Work instructions |
Please restate the data that follows word for word, with the pictures left out.

Rendered page images |
━━━━━━━━━━

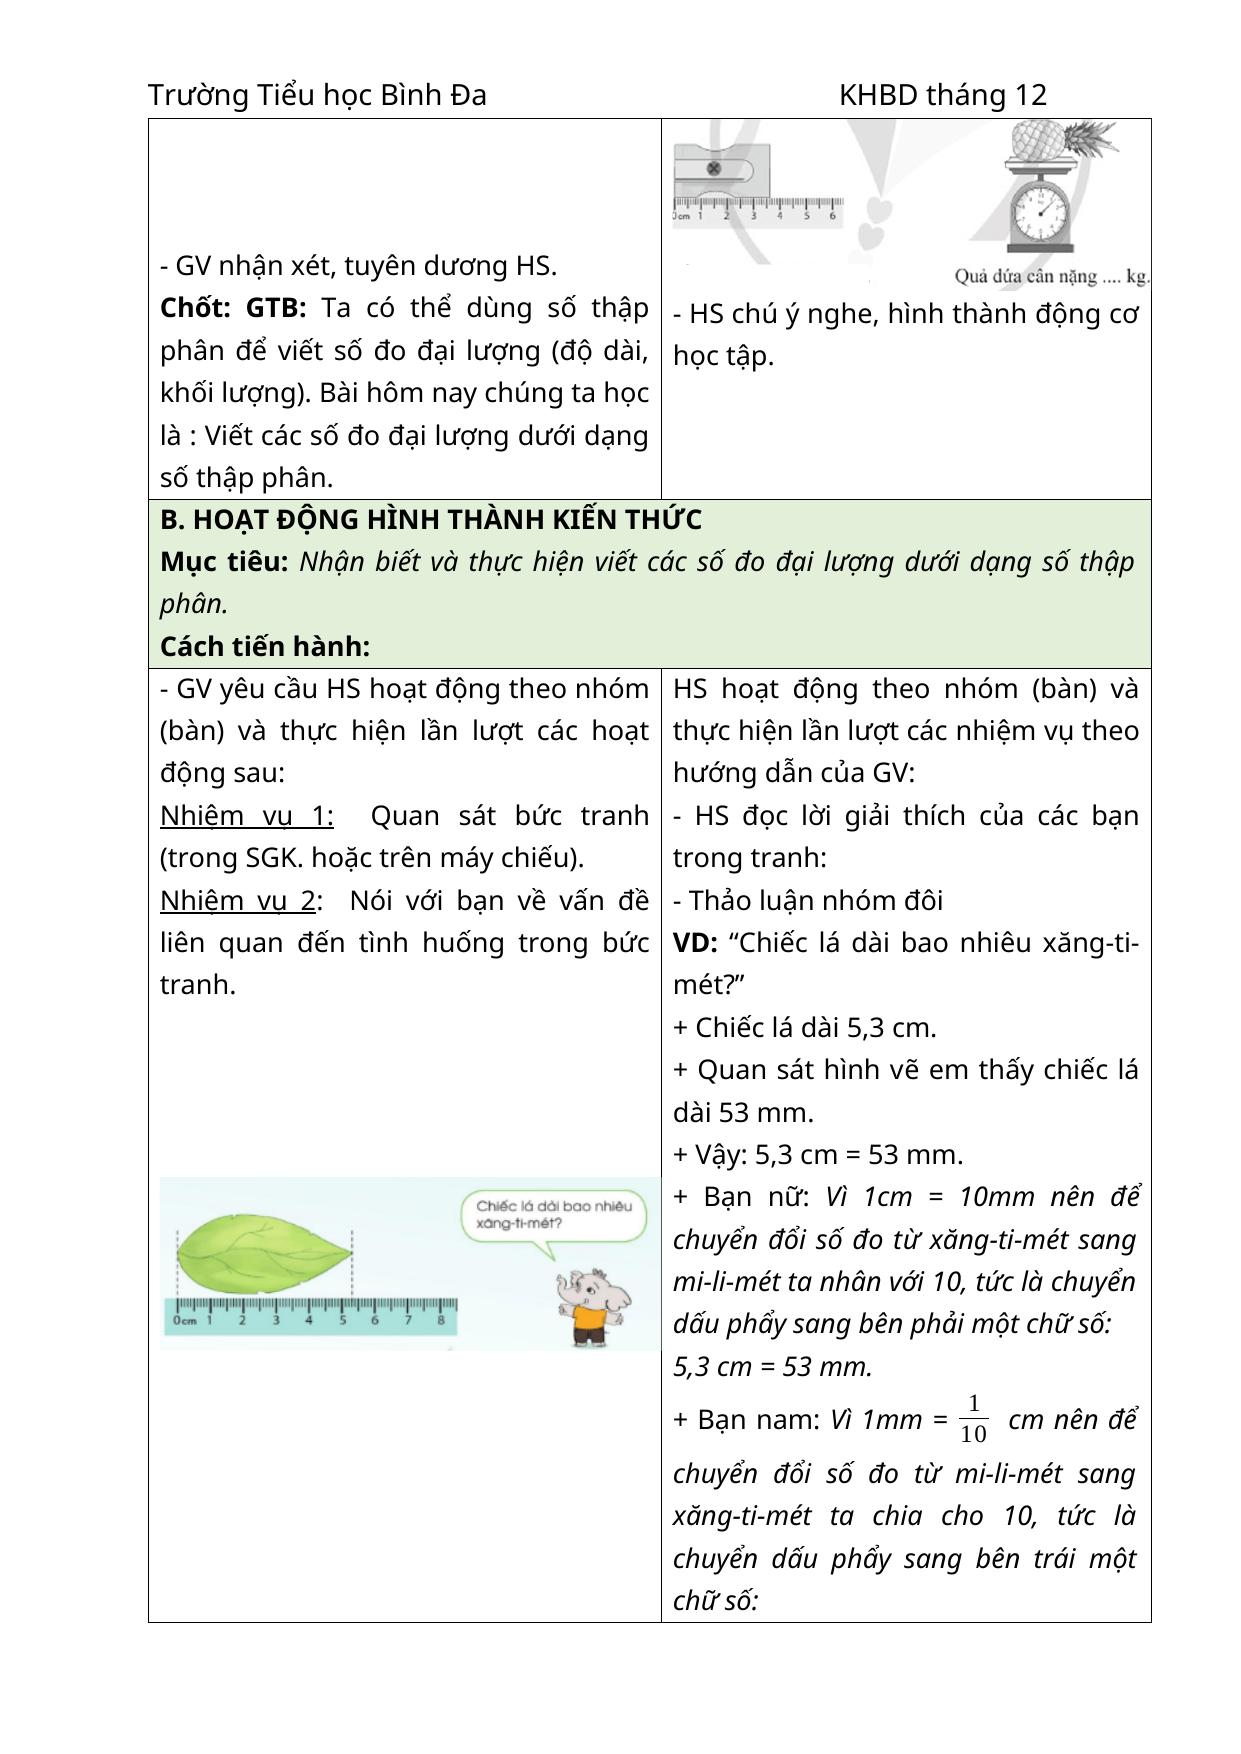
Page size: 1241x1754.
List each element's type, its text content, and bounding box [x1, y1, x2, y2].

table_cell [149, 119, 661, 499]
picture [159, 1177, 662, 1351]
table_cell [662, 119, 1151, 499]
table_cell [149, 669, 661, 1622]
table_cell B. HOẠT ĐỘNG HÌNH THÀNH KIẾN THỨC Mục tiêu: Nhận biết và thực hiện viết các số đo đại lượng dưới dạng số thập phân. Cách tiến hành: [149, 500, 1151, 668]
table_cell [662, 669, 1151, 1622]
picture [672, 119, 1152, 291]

━━━━━━━━━━

Output for this task |
Page size: 1241x1754.
List each element's type, its text content, and bounding box [x1, y1, x2, y2].

table_cell [149, 119, 661, 499]
picture [159, 1177, 662, 1351]
table_cell [662, 119, 1151, 499]
table_cell [149, 669, 661, 1622]
table_cell B. HOẠT ĐỘNG HÌNH THÀNH KIẾN THỨC Mục tiêu: Nhận biết và thực hiện viết các số đo đại lượng dưới dạng số thập phân. Cách tiến hành: [149, 500, 1151, 668]
table_cell [662, 669, 1151, 1622]
picture [672, 119, 1152, 291]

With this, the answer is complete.